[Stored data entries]

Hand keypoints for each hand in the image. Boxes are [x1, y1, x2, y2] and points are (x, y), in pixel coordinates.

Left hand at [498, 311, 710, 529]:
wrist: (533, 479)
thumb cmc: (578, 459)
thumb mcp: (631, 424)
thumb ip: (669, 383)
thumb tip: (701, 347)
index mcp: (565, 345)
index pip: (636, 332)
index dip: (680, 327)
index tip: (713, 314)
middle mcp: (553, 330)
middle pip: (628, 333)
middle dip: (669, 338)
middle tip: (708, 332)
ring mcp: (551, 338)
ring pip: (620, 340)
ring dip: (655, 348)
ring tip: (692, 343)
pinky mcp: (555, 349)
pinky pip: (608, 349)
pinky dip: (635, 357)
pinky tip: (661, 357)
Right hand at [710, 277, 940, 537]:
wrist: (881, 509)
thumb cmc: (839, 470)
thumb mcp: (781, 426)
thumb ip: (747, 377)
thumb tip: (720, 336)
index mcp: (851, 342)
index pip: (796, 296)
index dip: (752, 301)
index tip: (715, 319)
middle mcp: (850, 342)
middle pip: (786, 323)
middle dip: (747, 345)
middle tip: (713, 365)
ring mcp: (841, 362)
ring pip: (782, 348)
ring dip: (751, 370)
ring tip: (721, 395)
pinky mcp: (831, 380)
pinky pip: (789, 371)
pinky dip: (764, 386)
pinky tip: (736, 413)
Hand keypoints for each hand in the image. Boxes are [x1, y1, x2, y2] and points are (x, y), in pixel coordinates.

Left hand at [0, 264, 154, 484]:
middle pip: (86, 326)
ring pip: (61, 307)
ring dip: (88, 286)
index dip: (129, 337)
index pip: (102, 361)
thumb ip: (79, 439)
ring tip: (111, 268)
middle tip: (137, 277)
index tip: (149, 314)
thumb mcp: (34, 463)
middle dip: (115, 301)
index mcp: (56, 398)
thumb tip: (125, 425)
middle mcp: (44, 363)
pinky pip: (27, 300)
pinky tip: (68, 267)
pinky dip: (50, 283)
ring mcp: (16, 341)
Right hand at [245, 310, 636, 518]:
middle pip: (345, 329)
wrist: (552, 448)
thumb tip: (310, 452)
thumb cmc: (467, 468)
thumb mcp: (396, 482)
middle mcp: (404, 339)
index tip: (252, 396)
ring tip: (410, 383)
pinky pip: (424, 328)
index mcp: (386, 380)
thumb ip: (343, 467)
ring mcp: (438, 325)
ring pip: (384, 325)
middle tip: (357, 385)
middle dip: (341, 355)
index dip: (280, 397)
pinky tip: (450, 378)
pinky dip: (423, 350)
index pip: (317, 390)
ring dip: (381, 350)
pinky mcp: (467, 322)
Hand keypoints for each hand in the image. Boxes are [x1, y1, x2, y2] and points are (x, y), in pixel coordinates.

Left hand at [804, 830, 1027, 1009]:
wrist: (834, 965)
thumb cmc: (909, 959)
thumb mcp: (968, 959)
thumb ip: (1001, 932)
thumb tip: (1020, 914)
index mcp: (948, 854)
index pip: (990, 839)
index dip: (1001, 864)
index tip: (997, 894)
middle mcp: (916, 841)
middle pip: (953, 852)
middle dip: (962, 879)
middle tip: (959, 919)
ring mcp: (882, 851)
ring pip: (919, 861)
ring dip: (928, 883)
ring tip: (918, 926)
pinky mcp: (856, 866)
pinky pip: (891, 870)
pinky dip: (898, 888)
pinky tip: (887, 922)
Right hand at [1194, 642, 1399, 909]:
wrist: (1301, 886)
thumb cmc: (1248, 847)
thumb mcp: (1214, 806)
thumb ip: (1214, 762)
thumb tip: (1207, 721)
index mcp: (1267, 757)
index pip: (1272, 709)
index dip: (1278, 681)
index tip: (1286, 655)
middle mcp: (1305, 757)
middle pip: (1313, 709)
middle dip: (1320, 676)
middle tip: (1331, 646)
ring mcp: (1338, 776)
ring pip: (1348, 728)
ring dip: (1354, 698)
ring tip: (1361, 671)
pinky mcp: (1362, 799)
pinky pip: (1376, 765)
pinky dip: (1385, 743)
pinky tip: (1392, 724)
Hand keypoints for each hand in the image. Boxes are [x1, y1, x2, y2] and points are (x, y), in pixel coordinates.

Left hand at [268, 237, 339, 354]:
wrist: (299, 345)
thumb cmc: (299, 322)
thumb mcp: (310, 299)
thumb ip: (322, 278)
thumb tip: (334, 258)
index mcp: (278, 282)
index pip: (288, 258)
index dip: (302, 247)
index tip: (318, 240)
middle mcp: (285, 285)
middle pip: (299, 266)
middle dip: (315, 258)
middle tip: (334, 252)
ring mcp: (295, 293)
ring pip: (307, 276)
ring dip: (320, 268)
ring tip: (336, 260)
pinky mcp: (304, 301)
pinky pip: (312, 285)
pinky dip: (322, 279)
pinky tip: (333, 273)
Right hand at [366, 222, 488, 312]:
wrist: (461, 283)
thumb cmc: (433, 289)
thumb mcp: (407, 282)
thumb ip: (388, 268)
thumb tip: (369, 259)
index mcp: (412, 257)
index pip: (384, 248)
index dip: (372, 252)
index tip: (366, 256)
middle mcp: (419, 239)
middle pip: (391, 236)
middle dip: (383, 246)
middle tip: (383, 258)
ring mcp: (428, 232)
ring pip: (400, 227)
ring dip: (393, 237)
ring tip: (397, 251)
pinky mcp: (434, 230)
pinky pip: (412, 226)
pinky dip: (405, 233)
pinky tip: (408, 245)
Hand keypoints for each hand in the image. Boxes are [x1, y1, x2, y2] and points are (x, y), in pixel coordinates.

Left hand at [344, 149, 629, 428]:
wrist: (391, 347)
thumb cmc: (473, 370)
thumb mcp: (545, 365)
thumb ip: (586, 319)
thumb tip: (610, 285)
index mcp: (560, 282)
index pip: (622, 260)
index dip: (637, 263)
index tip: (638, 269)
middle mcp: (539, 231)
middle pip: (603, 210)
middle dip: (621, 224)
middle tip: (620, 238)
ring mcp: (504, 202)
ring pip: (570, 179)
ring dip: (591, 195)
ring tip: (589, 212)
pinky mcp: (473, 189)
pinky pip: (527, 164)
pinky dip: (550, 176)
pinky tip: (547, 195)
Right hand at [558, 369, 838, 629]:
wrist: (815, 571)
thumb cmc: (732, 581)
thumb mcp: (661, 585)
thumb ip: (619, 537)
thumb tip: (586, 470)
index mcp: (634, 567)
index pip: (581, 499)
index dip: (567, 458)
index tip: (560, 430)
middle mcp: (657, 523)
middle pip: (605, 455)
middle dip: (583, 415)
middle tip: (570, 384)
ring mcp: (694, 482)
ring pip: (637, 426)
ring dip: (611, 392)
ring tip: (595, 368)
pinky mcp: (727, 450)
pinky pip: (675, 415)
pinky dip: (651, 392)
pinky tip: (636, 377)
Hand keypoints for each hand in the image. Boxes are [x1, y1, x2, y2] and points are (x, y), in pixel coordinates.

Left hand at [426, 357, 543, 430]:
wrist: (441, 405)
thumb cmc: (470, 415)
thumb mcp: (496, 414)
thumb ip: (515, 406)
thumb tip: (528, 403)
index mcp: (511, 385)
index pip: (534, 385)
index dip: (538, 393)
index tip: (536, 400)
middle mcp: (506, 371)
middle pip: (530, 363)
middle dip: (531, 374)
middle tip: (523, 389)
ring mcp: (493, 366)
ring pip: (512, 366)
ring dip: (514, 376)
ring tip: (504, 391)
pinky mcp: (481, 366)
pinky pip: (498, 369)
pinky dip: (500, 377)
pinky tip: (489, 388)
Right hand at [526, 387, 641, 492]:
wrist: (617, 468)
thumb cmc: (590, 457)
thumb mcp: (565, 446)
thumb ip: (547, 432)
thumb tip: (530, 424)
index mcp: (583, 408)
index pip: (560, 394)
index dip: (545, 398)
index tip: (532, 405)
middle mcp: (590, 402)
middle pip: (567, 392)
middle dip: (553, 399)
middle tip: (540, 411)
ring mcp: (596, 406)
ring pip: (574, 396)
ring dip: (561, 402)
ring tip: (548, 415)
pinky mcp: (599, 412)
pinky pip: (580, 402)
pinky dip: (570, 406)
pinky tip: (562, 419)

*TASK ITEM*
After locating the line with "thumb cmc: (470, 415)", please repeat it and every line after it exactly, through the end of the data above.

*TASK RESPONSE*
thumb cmc: (470, 415)
thumb mcp: (496, 414)
thumb ip: (515, 406)
thumb tip: (528, 403)
index mcp: (511, 385)
index pip: (534, 385)
index dip: (538, 393)
index tip: (536, 400)
middle mcp: (506, 371)
middle pip: (530, 363)
middle dip: (531, 374)
middle tip: (523, 389)
ring mcp: (493, 366)
ring pip: (512, 366)
ring dip: (514, 376)
ring tip: (504, 391)
pinky mcp: (481, 366)
pinky pip: (498, 369)
pinky dip: (500, 377)
pinky tip: (489, 388)
Right hand at [526, 387, 641, 492]:
wrist: (617, 468)
thumb cmc: (590, 457)
thumb mcp: (565, 446)
thumb ip: (547, 432)
thumb tip: (530, 424)
index mcp: (583, 408)
index pip: (560, 394)
index dip: (545, 398)
index tip: (532, 405)
middle mcp: (590, 402)
middle pip: (567, 392)
middle dip: (553, 399)
middle tip: (540, 411)
ring mcp: (596, 406)
ring pip: (574, 396)
ring dip: (561, 402)
ring tip: (548, 415)
pinky mcp: (599, 412)
pinky pip: (580, 402)
pinky dip: (570, 406)
pinky tip: (562, 419)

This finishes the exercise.